**Description of the task:**
Please tell how many of the lines below contain "Auflösung", using only a number.

**Page images and extracted text:**
####

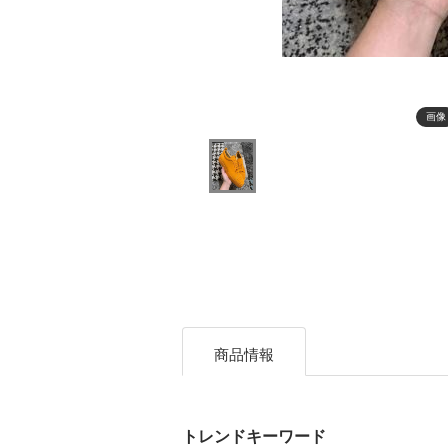
画像
商品情報
トレンドキーワード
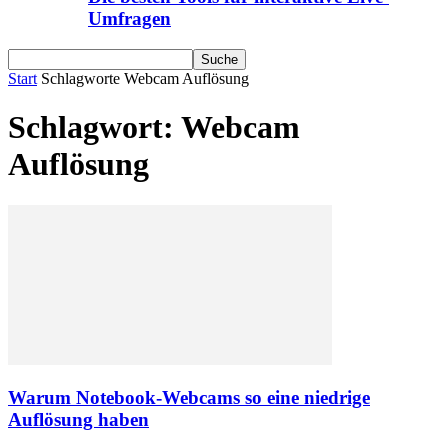
Umfragen
Start
Schlagworte
Webcam Auflösung
Schlagwort: Webcam
Auflösung
Warum Notebook-Webcams so eine niedrige
Auflösung haben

####

**Solution to this task:**
3